For me, as said, financial independence is more important than marriage and as attested to by post after post after post on the relationships thread, marriage without financial independence is a pretty flimsy bit of paper.

Lifecraft · 26/11/2019 11:39

Private pension plans normally allow nomination of someone other than spouse as beneficiary.

They allow you to nominate anyone to receive what's left of your pot when you die. But if you have a final salary scheme that pays you a monthly amount until death, be that at 65 or 105, that will often only pay a spouse half of what you were getting, upon your death. No spouse, then no one gets anything the scheme just stops paying.

GnomeDePlume · 26/11/2019 12:08

YetAnotherSpartacus I took the OP as meaning that if you want a relationship with the rights & responsibilities of marriage then you have to be legally married. Anything else is not marriage.

YetAnotherSpartacus · 26/11/2019 12:11

The OP clearly asks why so many people are against marriage and why they can't see the benefits.
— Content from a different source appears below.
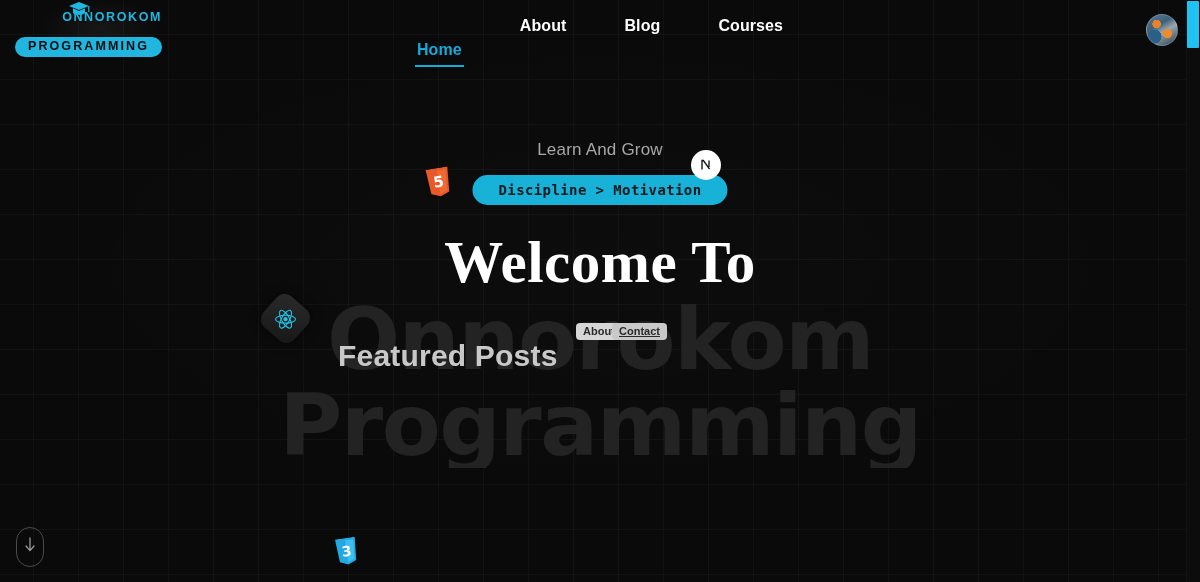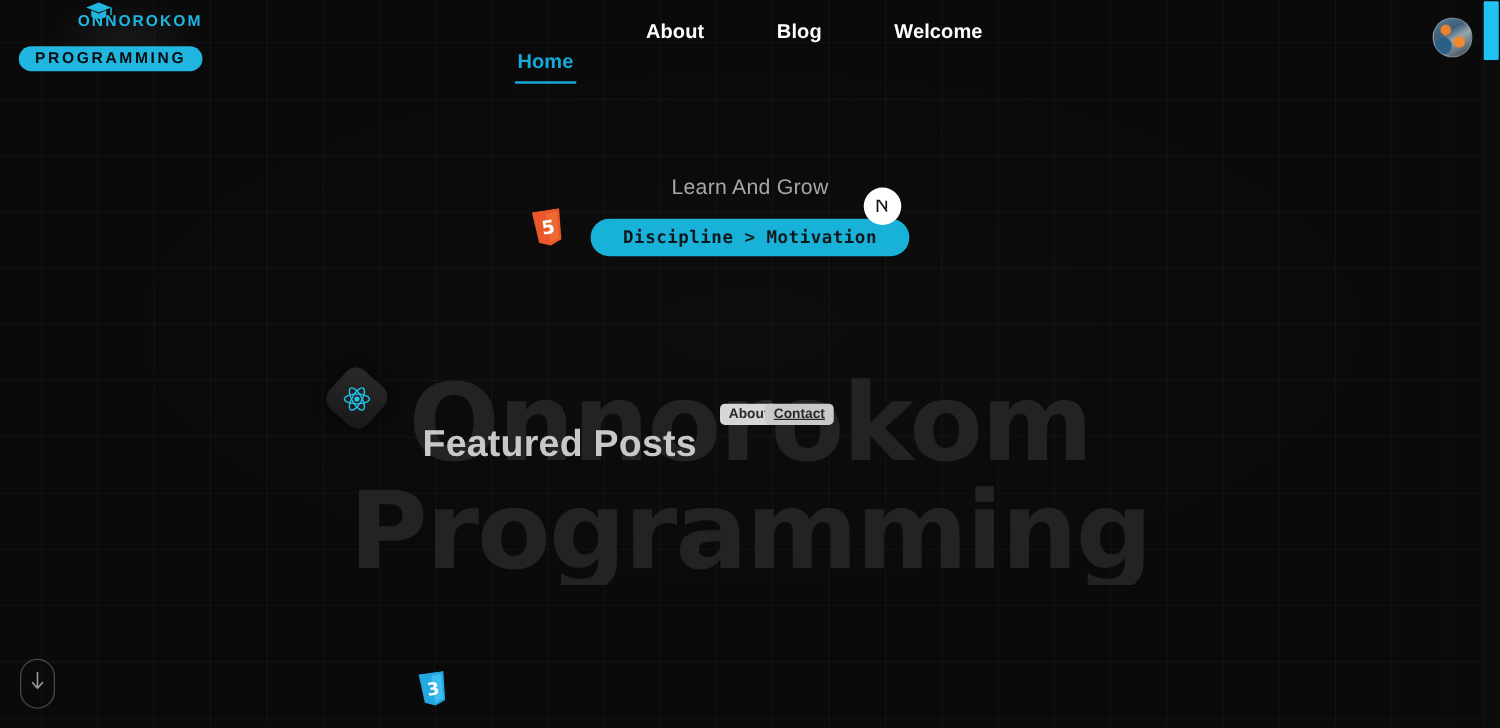"Welcome" a.nav-link { text: Welcome -> Courses }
GnomeDePlume · 26/11/2019 12:31

On the first page OP completely agreed with:

meditrina Sun 24-Nov-19 20:54:34
It is not necessarily important to be legally married.

It is extremely important to know the differences between marriage and cohabitation, and make an active choice about what you want and why.

havingtochangeusernameagain · 26/11/2019 12:49

If people genuinely feel marriage has too many patriarchal or religious trappings (I disagree that it does with a straight-forward registry office marriage but fair enough lots of people disagree) then have a civil partnership instead, once they become law for opposite sex partners. It confers the same benefits, without the baggage.

JacobReesClunge · 26/11/2019 13:04

Well, CP has some pretty unpleasant baggage too. But I agree, I know there are some people who want to enter into some legal process with the state to formalise their relationship. Myself I think being opposed to marriage because of the history but being fine with CP is a logic fail unless one is actually homophobic, but still, there are people who do think this, so hopefully the law change will be useful to some of them.

JacobReesClunge · 26/11/2019 13:04

Some process other than marriage I mean.

MyFavouriteTimeOfYear · 26/11/2019 14:35

@Teachermaths you never did say if anything to my response?

I guess you may of seen why marriage isn't that important after all to everyone

MyFavouriteTimeOfYear · 26/11/2019 14:35

Take if out of that sentence!

Valanice1989 · 26/11/2019 15:16

Marriage isn't for everyone. Not everyone wants the associated legal rights and responsibilities, and that's completely fine. However, it annoys me that people (let's be honest, men) have spread this nonsense about marriage being nothing more than a piece of paper. It's a legal contract - of course it's written on paper! What else would it be written on? People just use that excuse when they don't want to marry their partners.

I do think it would be beneficial if there some kind of campaign along the lines of "Marriage: not just a piece of paper". It could dispel the myth of common-law marriage. That way, people would be likelier to make an informed decision.